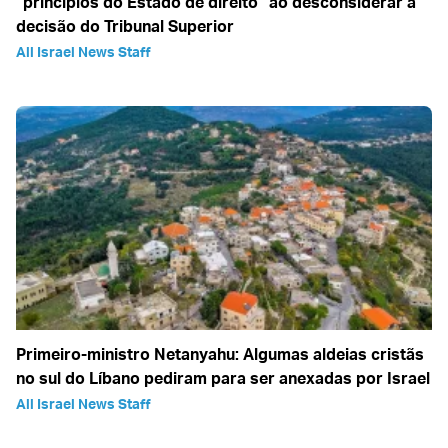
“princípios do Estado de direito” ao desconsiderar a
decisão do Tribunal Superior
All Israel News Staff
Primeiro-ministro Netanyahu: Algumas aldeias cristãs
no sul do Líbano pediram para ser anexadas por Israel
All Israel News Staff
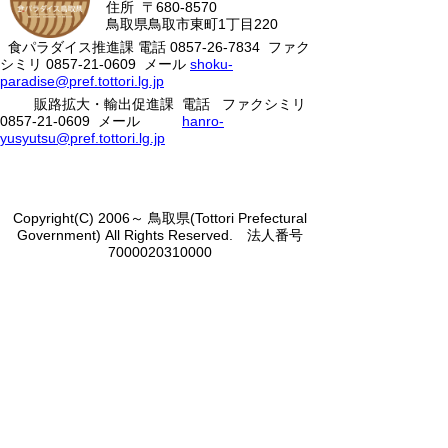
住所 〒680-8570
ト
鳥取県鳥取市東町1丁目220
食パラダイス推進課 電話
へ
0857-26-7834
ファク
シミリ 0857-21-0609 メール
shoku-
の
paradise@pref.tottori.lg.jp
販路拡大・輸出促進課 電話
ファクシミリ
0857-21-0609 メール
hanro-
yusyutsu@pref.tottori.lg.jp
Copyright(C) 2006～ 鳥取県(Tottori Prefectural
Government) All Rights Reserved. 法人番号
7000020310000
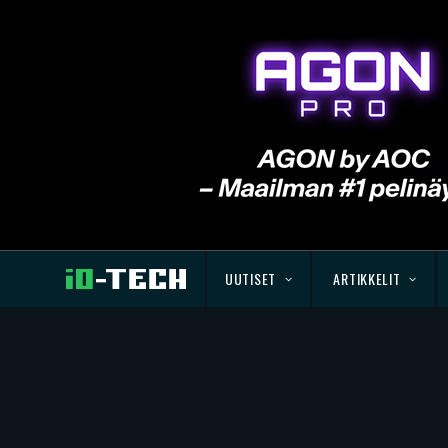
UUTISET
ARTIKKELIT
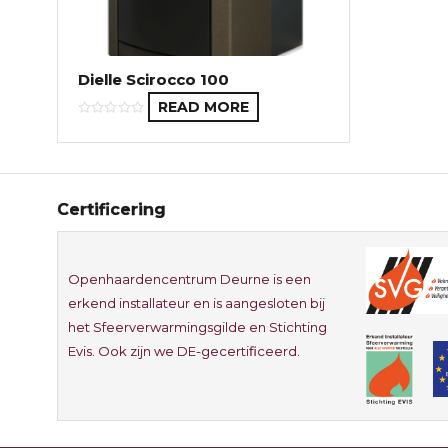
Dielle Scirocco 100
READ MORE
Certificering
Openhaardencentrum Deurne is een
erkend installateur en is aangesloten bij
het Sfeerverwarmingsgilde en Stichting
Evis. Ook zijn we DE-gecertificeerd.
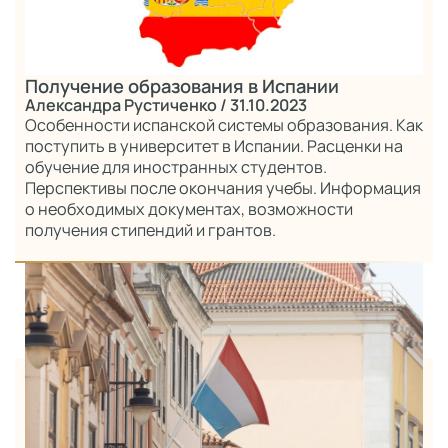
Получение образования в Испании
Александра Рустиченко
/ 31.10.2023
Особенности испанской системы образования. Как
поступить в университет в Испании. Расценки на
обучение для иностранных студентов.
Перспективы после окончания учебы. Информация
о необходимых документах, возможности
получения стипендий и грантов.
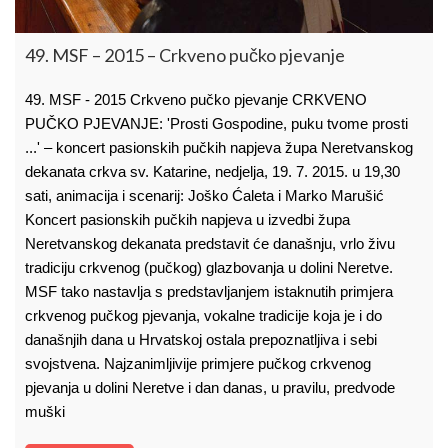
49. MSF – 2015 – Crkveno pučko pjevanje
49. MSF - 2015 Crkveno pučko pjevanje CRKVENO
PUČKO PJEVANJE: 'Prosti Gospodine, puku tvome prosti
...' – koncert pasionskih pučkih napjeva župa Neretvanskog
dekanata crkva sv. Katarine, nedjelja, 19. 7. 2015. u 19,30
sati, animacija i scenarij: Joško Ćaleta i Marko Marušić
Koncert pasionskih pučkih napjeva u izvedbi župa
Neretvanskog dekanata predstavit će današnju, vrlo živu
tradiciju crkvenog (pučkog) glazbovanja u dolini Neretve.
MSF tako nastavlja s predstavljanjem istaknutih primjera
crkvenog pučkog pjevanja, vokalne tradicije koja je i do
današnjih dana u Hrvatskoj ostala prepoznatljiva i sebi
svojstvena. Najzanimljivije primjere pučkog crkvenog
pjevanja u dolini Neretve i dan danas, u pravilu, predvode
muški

§ Exercise aim:
If a line of the entries holds the word "napjeva", copy it out.

§ Solution to this task:
...' – koncert pasionskih pučkih napjeva župa Neretvanskog
Koncert pasionskih pučkih napjeva u izvedbi župa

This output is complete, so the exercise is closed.